For a new chemical entity
Absolute bioavailability study (compared with an intravenous injection or infusion). In the absence of an absolute bioavailability study, a relative bioavailability (compared with an oral solution or suspension of defined particle size).
Bioavailability studies to determine the relative bioavailabilities of the individual enantiomers in racemic drug substances.
Bioequivalence of the to-be- marketed formulation(s) compared with the formulation(s) used in pivotal dose-defining and efficacy studies.
Bioequivalence among the different strengths of the medicine proposed for registration.
Bioavailability studies to show the effect of food.
For a new salt
Biopharmaceutic data for the active moiety in the new salt compared with the currently registered salt.
For a new fixed combination medicine
Bioequivalence of the drug substance in the fixed combination medicine to each of the registered medicines containing the single entity.
Additional studies as required by the Guideline on clinical development of fixed combination medicinal products (EMA/CHMP/158268/2017).
For a new dosage form
Bioequivalence of the new dosage form to the currently registered dosage form(s).
For a new strength
Bioequivalence of the new strength(s) to the currently registered strength(s) of the innovator medicine if the biowaiver criteria are not met according to either:
- For immediate release dosage forms - Guideline on the investigation of bioequivalence (CPMP/EWP/QWP/1401/98 Rev. 1/ Corr **)
- For modified release dosage forms - Guideline on the pharmacokinetic and clinical evaluation of modified release dosage forms (EMA/CHMP/EWP/280/96).

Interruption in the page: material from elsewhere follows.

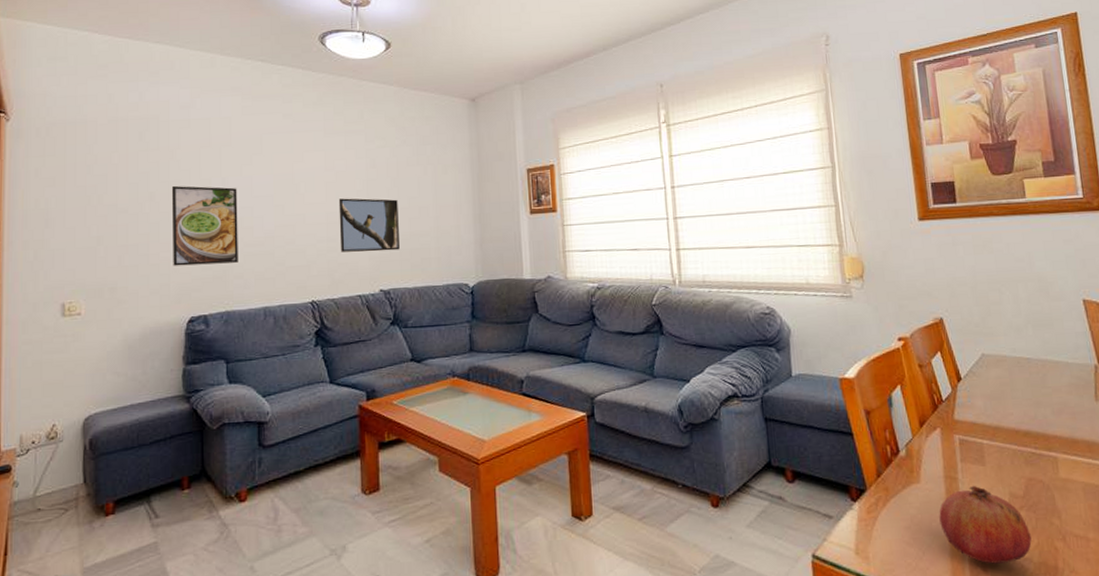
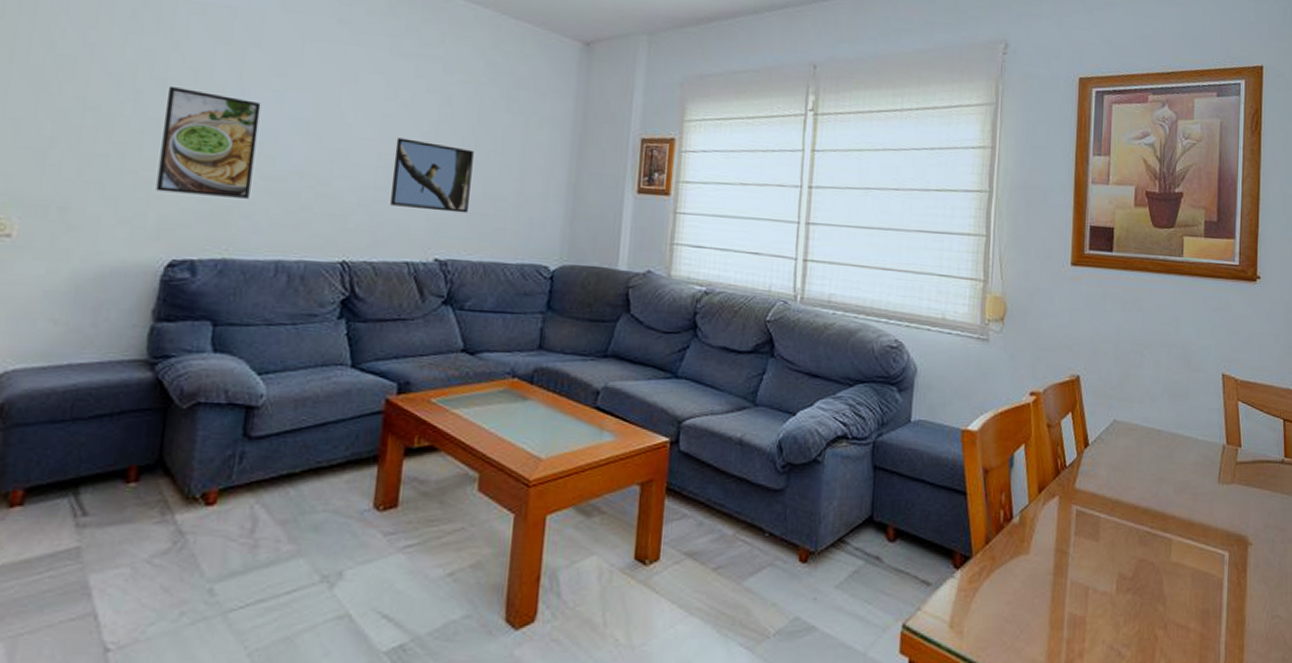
fruit: present [939,485,1032,564] -> none [1043,561,1133,649]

For a new generic medicine
Bioequivalence of the new generic medicine to the corresponding innovator medicine marketed in Australia.
If the innovator medicine is no longer marketed in Australia, please email streamlinedsubmission@tga.gov.au for advice regarding the appropriate reference product against which the bioequivalence study should be conducted.
For a new formulation that may affect bioavailability
For innovator medicines, bioequivalence of the new formulation to the original formulation, unless justified in line with Variations to prescription medicines - excluding variations requiring evaluation of clinical or bioequivalence data, Appendix 1: Variation types - chemical entities.
For other medicines, bioequivalence of the new formulation to the corresponding innovator medicine, unless justified in line with Variations to prescription medicines - excluding variations requiring evaluation of clinical or bioequivalence data, Appendix 1: Variation types - chemical entities.
For a new modified-release formulation
The appropriate study(ies) in line with the following TGA adopted EMA guidelines:
- Guideline on quality of oral modified release products (EMA/CHMP/QWP/428693/2013).
- Guideline on the quality of transdermal patches (EMA/CHMP/QWP/608924/2014).
- Guideline on the pharmacokinetic and clinical evaluation of modified release dosage forms (EMA/CHMP/EWP/280/96) as amended.